▶ Saved entries
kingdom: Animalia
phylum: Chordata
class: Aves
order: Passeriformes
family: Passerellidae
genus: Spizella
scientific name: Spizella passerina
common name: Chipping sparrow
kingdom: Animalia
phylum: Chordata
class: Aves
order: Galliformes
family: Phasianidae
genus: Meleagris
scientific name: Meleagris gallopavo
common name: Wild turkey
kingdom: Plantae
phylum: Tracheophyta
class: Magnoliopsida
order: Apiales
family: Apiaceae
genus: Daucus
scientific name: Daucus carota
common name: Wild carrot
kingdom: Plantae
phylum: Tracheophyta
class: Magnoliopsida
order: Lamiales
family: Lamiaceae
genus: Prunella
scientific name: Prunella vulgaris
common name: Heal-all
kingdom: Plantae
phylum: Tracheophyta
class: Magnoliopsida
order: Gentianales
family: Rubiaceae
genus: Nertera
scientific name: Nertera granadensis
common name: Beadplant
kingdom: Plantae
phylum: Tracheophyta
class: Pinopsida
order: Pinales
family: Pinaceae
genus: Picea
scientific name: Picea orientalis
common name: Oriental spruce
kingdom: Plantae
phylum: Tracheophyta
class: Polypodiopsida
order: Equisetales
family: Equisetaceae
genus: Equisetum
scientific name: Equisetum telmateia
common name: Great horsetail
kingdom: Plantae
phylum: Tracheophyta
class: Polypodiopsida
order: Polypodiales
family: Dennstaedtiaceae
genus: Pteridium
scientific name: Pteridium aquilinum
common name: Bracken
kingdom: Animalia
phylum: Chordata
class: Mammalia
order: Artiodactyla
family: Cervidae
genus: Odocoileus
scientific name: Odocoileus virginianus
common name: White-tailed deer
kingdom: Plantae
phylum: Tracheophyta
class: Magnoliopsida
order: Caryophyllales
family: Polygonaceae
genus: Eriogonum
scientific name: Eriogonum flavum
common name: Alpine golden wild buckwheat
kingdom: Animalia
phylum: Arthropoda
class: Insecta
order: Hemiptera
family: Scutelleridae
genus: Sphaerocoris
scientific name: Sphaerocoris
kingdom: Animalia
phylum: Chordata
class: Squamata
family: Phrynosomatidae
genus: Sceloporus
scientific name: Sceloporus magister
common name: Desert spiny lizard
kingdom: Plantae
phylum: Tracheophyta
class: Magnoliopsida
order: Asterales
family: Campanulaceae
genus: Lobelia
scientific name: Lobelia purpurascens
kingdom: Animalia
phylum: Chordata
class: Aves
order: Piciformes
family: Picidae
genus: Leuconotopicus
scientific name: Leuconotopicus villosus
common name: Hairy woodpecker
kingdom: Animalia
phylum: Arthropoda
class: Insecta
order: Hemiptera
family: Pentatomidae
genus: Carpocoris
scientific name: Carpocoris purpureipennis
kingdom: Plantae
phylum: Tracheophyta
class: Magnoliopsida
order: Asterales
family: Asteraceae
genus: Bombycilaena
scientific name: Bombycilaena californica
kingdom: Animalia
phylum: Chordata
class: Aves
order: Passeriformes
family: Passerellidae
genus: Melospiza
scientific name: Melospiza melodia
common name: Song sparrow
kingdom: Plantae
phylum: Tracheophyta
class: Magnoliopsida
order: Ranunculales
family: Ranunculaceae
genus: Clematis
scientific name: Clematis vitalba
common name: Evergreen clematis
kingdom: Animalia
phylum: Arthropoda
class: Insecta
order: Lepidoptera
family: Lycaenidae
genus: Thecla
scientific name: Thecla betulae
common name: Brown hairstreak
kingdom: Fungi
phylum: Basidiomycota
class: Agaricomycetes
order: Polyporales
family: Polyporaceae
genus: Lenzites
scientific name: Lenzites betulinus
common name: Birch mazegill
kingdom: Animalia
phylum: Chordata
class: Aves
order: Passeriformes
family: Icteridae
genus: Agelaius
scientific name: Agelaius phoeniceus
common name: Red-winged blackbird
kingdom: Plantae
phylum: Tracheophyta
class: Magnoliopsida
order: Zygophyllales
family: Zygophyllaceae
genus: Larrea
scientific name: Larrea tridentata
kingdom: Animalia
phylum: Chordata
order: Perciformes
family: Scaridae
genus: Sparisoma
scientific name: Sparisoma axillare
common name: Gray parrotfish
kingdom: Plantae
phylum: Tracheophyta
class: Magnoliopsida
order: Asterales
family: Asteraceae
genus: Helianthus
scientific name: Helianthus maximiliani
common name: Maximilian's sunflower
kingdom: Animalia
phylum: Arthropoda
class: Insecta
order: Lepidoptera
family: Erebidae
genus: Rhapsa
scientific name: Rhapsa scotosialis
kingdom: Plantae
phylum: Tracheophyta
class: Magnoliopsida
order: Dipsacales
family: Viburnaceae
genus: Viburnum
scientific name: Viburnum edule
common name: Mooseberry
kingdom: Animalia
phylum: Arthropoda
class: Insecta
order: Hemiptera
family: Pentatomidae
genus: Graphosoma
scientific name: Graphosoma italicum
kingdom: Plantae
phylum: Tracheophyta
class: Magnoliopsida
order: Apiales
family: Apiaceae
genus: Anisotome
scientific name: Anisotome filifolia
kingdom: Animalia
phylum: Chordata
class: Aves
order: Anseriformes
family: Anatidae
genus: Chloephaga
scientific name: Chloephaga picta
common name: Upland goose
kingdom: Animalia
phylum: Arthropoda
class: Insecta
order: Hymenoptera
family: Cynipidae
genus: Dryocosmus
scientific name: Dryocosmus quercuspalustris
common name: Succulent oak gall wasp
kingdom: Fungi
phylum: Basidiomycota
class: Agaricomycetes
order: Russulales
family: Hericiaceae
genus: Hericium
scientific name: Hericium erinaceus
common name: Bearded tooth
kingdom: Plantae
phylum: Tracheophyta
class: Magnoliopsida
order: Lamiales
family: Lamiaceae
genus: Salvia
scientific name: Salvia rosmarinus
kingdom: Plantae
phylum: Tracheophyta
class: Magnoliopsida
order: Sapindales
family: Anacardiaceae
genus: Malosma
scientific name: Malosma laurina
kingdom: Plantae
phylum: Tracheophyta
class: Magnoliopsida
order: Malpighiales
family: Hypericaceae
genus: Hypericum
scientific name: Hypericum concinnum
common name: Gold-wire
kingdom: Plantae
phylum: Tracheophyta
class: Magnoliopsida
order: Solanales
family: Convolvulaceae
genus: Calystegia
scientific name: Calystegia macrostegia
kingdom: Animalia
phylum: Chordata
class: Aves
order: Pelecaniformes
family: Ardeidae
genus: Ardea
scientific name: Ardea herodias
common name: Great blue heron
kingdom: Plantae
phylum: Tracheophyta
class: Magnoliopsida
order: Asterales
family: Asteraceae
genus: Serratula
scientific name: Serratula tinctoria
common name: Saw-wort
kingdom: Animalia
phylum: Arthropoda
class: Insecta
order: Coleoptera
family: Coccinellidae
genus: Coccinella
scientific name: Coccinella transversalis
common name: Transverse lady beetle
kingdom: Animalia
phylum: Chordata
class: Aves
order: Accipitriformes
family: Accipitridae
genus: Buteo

▶ Stated problem
Give every line of the saved entries above as a Markdown table with the columns Row and Line. Number the rows in order and leave out blank lines.

▶ Answer below
| Row | Line |
|---|---|
| 1 | kingdom: Animalia |
| 2 | phylum: Chordata |
| 3 | class: Aves |
| 4 | order: Passeriformes |
| 5 | family: Passerellidae |
| 6 | genus: Spizella |
| 7 | scientific name: Spizella passerina |
| 8 | common name: Chipping sparrow |
| 9 | kingdom: Animalia |
| 10 | phylum: Chordata |
| 11 | class: Aves |
| 12 | order: Galliformes |
| 13 | family: Phasianidae |
| 14 | genus: Meleagris |
| 15 | scientific name: Meleagris gallopavo |
| 16 | common name: Wild turkey |
| 17 | kingdom: Plantae |
| 18 | phylum: Tracheophyta |
| 19 | class: Magnoliopsida |
| 20 | order: Apiales |
| 21 | family: Apiaceae |
| 22 | genus: Daucus |
| 23 | scientific name: Daucus carota |
| 24 | common name: Wild carrot |
| 25 | kingdom: Plantae |
| 26 | phylum: Tracheophyta |
| 27 | class: Magnoliopsida |
| 28 | order: Lamiales |
| 29 | family: Lamiaceae |
| 30 | genus: Prunella |
| 31 | scientific name: Prunella vulgaris |
| 32 | common name: Heal-all |
| 33 | kingdom: Plantae |
| 34 | phylum: Tracheophyta |
| 35 | class: Magnoliopsida |
| 36 | order: Gentianales |
| 37 | family: Rubiaceae |
| 38 | genus: Nertera |
| 39 | scientific name: Nertera granadensis |
| 40 | common name: Beadplant |
| 41 | kingdom: Plantae |
| 42 | phylum: Tracheophyta |
| 43 | class: Pinopsida |
| 44 | order: Pinales |
| 45 | family: Pinaceae |
| 46 | genus: Picea |
| 47 | scientific name: Picea orientalis |
| 48 | common name: Oriental spruce |
| 49 | kingdom: Plantae |
| 50 | phylum: Tracheophyta |
| 51 | class: Polypodiopsida |
| 52 | order: Equisetales |
| 53 | family: Equisetaceae |
| 54 | genus: Equisetum |
| 55 | scientific name: Equisetum telmateia |
| 56 | common name: Great horsetail |
| 57 | kingdom: Plantae |
| 58 | phylum: Tracheophyta |
| 59 | class: Polypodiopsida |
| 60 | order: Polypodiales |
| 61 | family: Dennstaedtiaceae |
| 62 | genus: Pteridium |
| 63 | scientific name: Pteridium aquilinum |
| 64 | common name: Bracken |
| 65 | kingdom: Animalia |
| 66 | phylum: Chordata |
| 67 | class: Mammalia |
| 68 | order: Artiodactyla |
| 69 | family: Cervidae |
| 70 | genus: Odocoileus |
| 71 | scientific name: Odocoileus virginianus |
| 72 | common name: White-tailed deer |
| 73 | kingdom: Plantae |
| 74 | phylum: Tracheophyta |
| 75 | class: Magnoliopsida |
| 76 | order: Caryophyllales |
| 77 | family: Polygonaceae |
| 78 | genus: Eriogonum |
| 79 | scientific name: Eriogonum flavum |
| 80 | common name: Alpine golden wild buckwheat |
| 81 | kingdom: Animalia |
| 82 | phylum: Arthropoda |
| 83 | class: Insecta |
| 84 | order: Hemiptera |
| 85 | family: Scutelleridae |
| 86 | genus: Sphaerocoris |
| 87 | scientific name: Sphaerocoris |
| 88 | kingdom: Animalia |
| 89 | phylum: Chordata |
| 90 | class: Squamata |
| 91 | family: Phrynosomatidae |
| 92 | genus: Sceloporus |
| 93 | scientific name: Sceloporus magister |
| 94 | common name: Desert spiny lizard |
| 95 | kingdom: Plantae |
| 96 | phylum: Tracheophyta |
| 97 | class: Magnoliopsida |
| 98 | order: Asterales |
| 99 | family: Campanulaceae |
| 100 | genus: Lobelia |
| 101 | scientific name: Lobelia purpurascens |
| 102 | kingdom: Animalia |
| 103 | phylum: Chordata |
| 104 | class: Aves |
| 105 | order: Piciformes |
| 106 | family: Picidae |
| 107 | genus: Leuconotopicus |
| 108 | scientific name: Leuconotopicus villosus |
| 109 | common name: Hairy woodpecker |
| 110 | kingdom: Animalia |
| 111 | phylum: Arthropoda |
| 112 | class: Insecta |
| 113 | order: Hemiptera |
| 114 | family: Pentatomidae |
| 115 | genus: Carpocoris |
| 116 | scientific name: Carpocoris purpureipennis |
| 117 | kingdom: Plantae |
| 118 | phylum: Tracheophyta |
| 119 | class: Magnoliopsida |
| 120 | order: Asterales |
| 121 | family: Asteraceae |
| 122 | genus: Bombycilaena |
| 123 | scientific name: Bombycilaena californica |
| 124 | kingdom: Animalia |
| 125 | phylum: Chordata |
| 126 | class: Aves |
| 127 | order: Passeriformes |
| 128 | family: Passerellidae |
| 129 | genus: Melospiza |
| 130 | scientific name: Melospiza melodia |
| 131 | common name: Song sparrow |
| 132 | kingdom: Plantae |
| 133 | phylum: Tracheophyta |
| 134 | class: Magnoliopsida |
| 135 | order: Ranunculales |
| 136 | family: Ranunculaceae |
| 137 | genus: Clematis |
| 138 | scientific name: Clematis vitalba |
| 139 | common name: Evergreen clematis |
| 140 | kingdom: Animalia |
| 141 | phylum: Arthropoda |
| 142 | class: Insecta |
| 143 | order: Lepidoptera |
| 144 | family: Lycaenidae |
| 145 | genus: Thecla |
| 146 | scientific name: Thecla betulae |
| 147 | common name: Brown hairstreak |
| 148 | kingdom: Fungi |
| 149 | phylum: Basidiomycota |
| 150 | class: Agaricomycetes |
| 151 | order: Polyporales |
| 152 | family: Polyporaceae |
| 153 | genus: Lenzites |
| 154 | scientific name: Lenzites betulinus |
| 155 | common name: Birch mazegill |
| 156 | kingdom: Animalia |
| 157 | phylum: Chordata |
| 158 | class: Aves |
| 159 | order: Passeriformes |
| 160 | family: Icteridae |
| 161 | genus: Agelaius |
| 162 | scientific name: Agelaius phoeniceus |
| 163 | common name: Red-winged blackbird |
| 164 | kingdom: Plantae |
| 165 | phylum: Tracheophyta |
| 166 | class: Magnoliopsida |
| 167 | order: Zygophyllales |
| 168 | family: Zygophyllaceae |
| 169 | genus: Larrea |
| 170 | scientific name: Larrea tridentata |
| 171 | kingdom: Animalia |
| 172 | phylum: Chordata |
| 173 | order: Perciformes |
| 174 | family: Scaridae |
| 175 | genus: Sparisoma |
| 176 | scientific name: Sparisoma axillare |
| 177 | common name: Gray parrotfish |
| 178 | kingdom: Plantae |
| 179 | phylum: Tracheophyta |
| 180 | class: Magnoliopsida |
| 181 | order: Asterales |
| 182 | family: Asteraceae |
| 183 | genus: Helianthus |
| 184 | scientific name: Helianthus maximiliani |
| 185 | common name: Maximilian's sunflower |
| 186 | kingdom: Animalia |
| 187 | phylum: Arthropoda |
| 188 | class: Insecta |
| 189 | order: Lepidoptera |
| 190 | family: Erebidae |
| 191 | genus: Rhapsa |
| 192 | scientific name: Rhapsa scotosialis |
| 193 | kingdom: Plantae |
| 194 | phylum: Tracheophyta |
| 195 | class: Magnoliopsida |
| 196 | order: Dipsacales |
| 197 | family: Viburnaceae |
| 198 | genus: Viburnum |
| 199 | scientific name: Viburnum edule |
| 200 | common name: Mooseberry |
| 201 | kingdom: Animalia |
| 202 | phylum: Arthropoda |
| 203 | class: Insecta |
| 204 | order: Hemiptera |
| 205 | family: Pentatomidae |
| 206 | genus: Graphosoma |
| 207 | scientific name: Graphosoma italicum |
| 208 | kingdom: Plantae |
| 209 | phylum: Tracheophyta |
| 210 | class: Magnoliopsida |
| 211 | order: Apiales |
| 212 | family: Apiaceae |
| 213 | genus: Anisotome |
| 214 | scientific name: Anisotome filifolia |
| 215 | kingdom: Animalia |
| 216 | phylum: Chordata |
| 217 | class: Aves |
| 218 | order: Anseriformes |
| 219 | family: Anatidae |
| 220 | genus: Chloephaga |
| 221 | scientific name: Chloephaga picta |
| 222 | common name: Upland goose |
| 223 | kingdom: Animalia |
| 224 | phylum: Arthropoda |
| 225 | class: Insecta |
| 226 | order: Hymenoptera |
| 227 | family: Cynipidae |
| 228 | genus: Dryocosmus |
| 229 | scientific name: Dryocosmus quercuspalustris |
| 230 | common name: Succulent oak gall wasp |
| 231 | kingdom: Fungi |
| 232 | phylum: Basidiomycota |
| 233 | class: Agaricomycetes |
| 234 | order: Russulales |
| 235 | family: Hericiaceae |
| 236 | genus: Hericium |
| 237 | scientific name: Hericium erinaceus |
| 238 | common name: Bearded tooth |
| 239 | kingdom: Plantae |
| 240 | phylum: Tracheophyta |
| 241 | class: Magnoliopsida |
| 242 | order: Lamiales |
| 243 | family: Lamiaceae |
| 244 | genus: Salvia |
| 245 | scientific name: Salvia rosmarinus |
| 246 | kingdom: Plantae |
| 247 | phylum: Tracheophyta |
| 248 | class: Magnoliopsida |
| 249 | order: Sapindales |
| 250 | family: Anacardiaceae |
| 251 | genus: Malosma |
| 252 | scientific name: Malosma laurina |
| 253 | kingdom: Plantae |
| 254 | phylum: Tracheophyta |
| 255 | class: Magnoliopsida |
| 256 | order: Malpighiales |
| 257 | family: Hypericaceae |
| 258 | genus: Hypericum |
| 259 | scientific name: Hypericum concinnum |
| 260 | common name: Gold-wire |
| 261 | kingdom: Plantae |
| 262 | phylum: Tracheophyta |
| 263 | class: Magnoliopsida |
| 264 | order: Solanales |
| 265 | family: Convolvulaceae |
| 266 | genus: Calystegia |
| 267 | scientific name: Calystegia macrostegia |
| 268 | kingdom: Animalia |
| 269 | phylum: Chordata |
| 270 | class: Aves |
| 271 | order: Pelecaniformes |
| 272 | family: Ardeidae |
| 273 | genus: Ardea |
| 274 | scientific name: Ardea herodias |
| 275 | common name: Great blue heron |
| 276 | kingdom: Plantae |
| 277 | phylum: Tracheophyta |
| 278 | class: Magnoliopsida |
| 279 | order: Asterales |
| 280 | family: Asteraceae |
| 281 | genus: Serratula |
| 282 | scientific name: Serratula tinctoria |
| 283 | common name: Saw-wort |
| 284 | kingdom: Animalia |
| 285 | phylum: Arthropoda |
| 286 | class: Insecta |
| 287 | order: Coleoptera |
| 288 | family: Coccinellidae |
| 289 | genus: Coccinella |
| 290 | scientific name: Coccinella transversalis |
| 291 | common name: Transverse lady beetle |
| 292 | kingdom: Animalia |
| 293 | phylum: Chordata |
| 294 | class: Aves |
| 295 | order: Accipitriformes |
| 296 | family: Accipitridae |
| 297 | genus: Buteo |